Altman stated during the India AI Impact Summit that a phenomenon known as “AI washing” exists – meaning companies blame layoffs on technology even when workforce reductions were planned independently of it. He added that real displacement of some roles by AI is already occurring, but the scale of both trends is difficult to measure.
His remarks come as a National Bureau of Economic Research study indicates that nearly 90 percent of surveyed senior executives in the United States, United Kingdom, Germany, and Australia reported no noticeable impact of AI on employment in their companies during the three years since ChatGPT’s launch in late 2022. The findings align with economists’ observations suggesting that macroeconomic effects of the technology are not yet visible.
Some industry leaders, however, present far more alarmist forecasts. Dario Amodei of Anthropic previously warned of the potential elimination of up to half of entry-level white-collar jobs, while Sebastian Siemiatkowski announced that Klarna plans to reduce its workforce by one third by 2030 partly due to accelerating automation. A 2025 World Economic Forum report, meanwhile, found that about 40 percent of employers expect staff reductions in the future because of AI.
Data from the Yale Budget Lab, based on labor market statistics, has not shown significant changes in employment structure or unemployment duration in occupations most exposed to automation since the debut of generative AI. The institute’s director, Martha Gimbel, said there is currently no clear evidence of large macroeconomic effects tied to the technology.
Some analysts attribute the layoff narrative to investor pressure and the costs of implementing AI. David Stout argued that tech founders face growing pressure to justify massive spending on the technology, which encourages messaging about its supposedly immediate impact on the labor market.
Economists see a historical parallel. Apollo Global Management chief economist Torsten Slok noted that the current situation resembles Nobel laureate Robert Solow’s observation from the 1980s, when computers were widespread but productivity gains were not visible in statistics. Slok said that today “AI is everywhere except in the macroeconomic data.”
Other researchers see early signs of a shift. Erik Brynjolfsson, in an analysis published in the Financial Times, pointed to a divergence between GDP growth and employment trends as well as a 2.7 percent year-over-year productivity increase that he attributed to AI’s influence.
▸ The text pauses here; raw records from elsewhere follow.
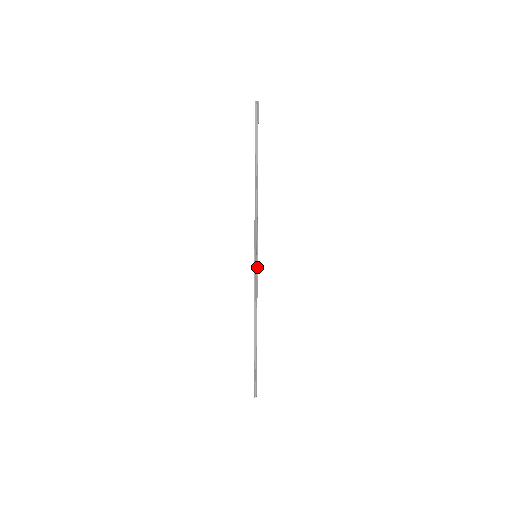
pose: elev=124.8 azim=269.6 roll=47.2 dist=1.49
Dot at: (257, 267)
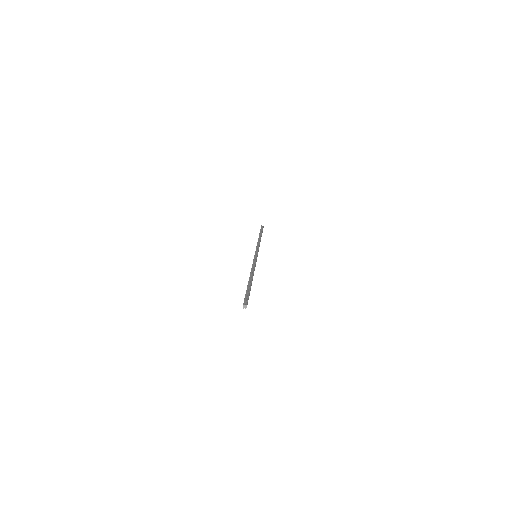
Dot at: (256, 258)
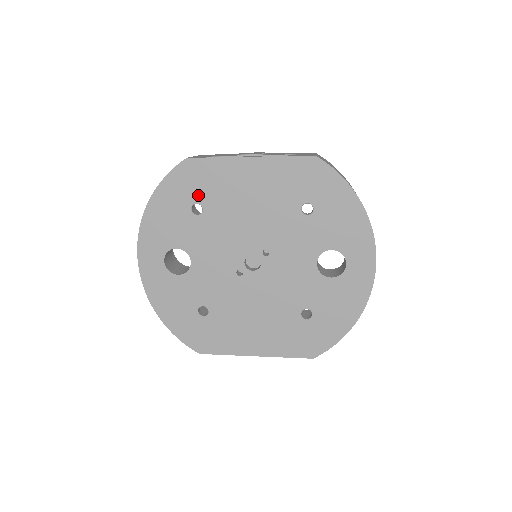
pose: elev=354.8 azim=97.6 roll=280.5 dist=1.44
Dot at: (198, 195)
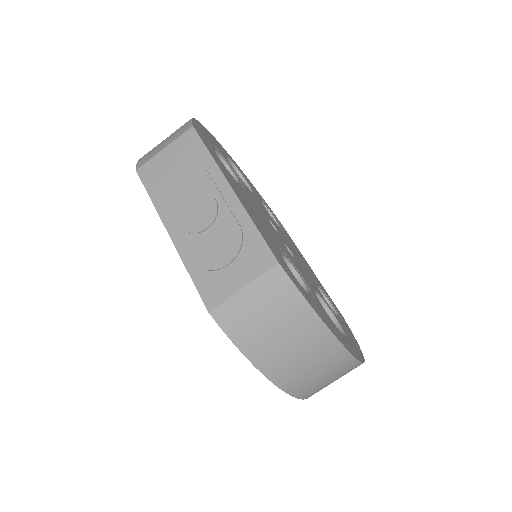
Dot at: occluded
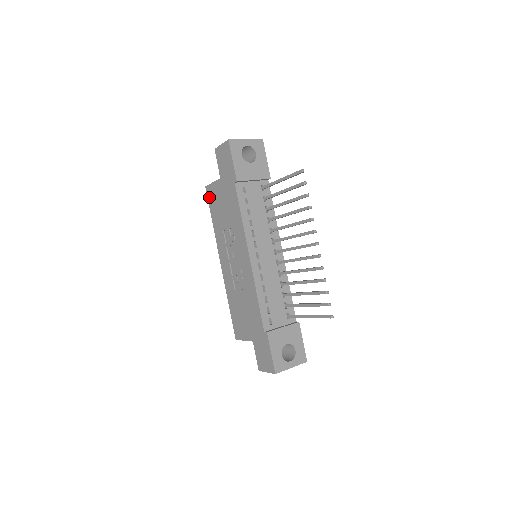
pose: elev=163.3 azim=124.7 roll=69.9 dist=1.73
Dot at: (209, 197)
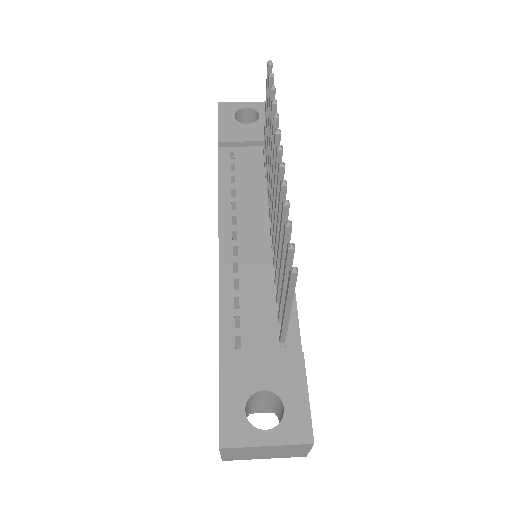
Dot at: occluded
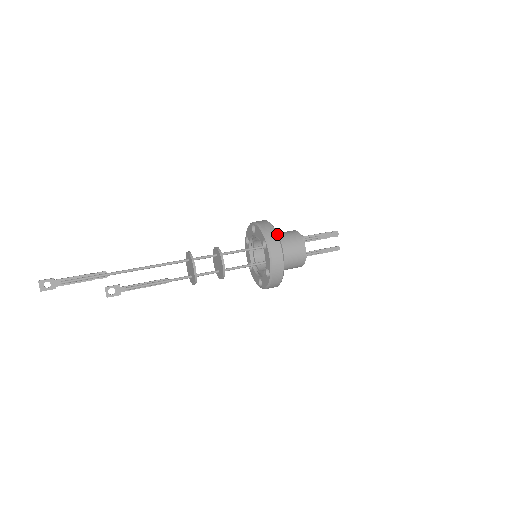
In his earlier research, he also recorded a 13 percent relative decline in employment among entry-level workers in highly automatable occupations, while employment levels among more experienced workers remained stable.
Altman concluded that in the coming years AI’s impact on the labor market will become more noticeable, but – as with previous technological revolutions – new professions and roles supporting AI systems will also emerge.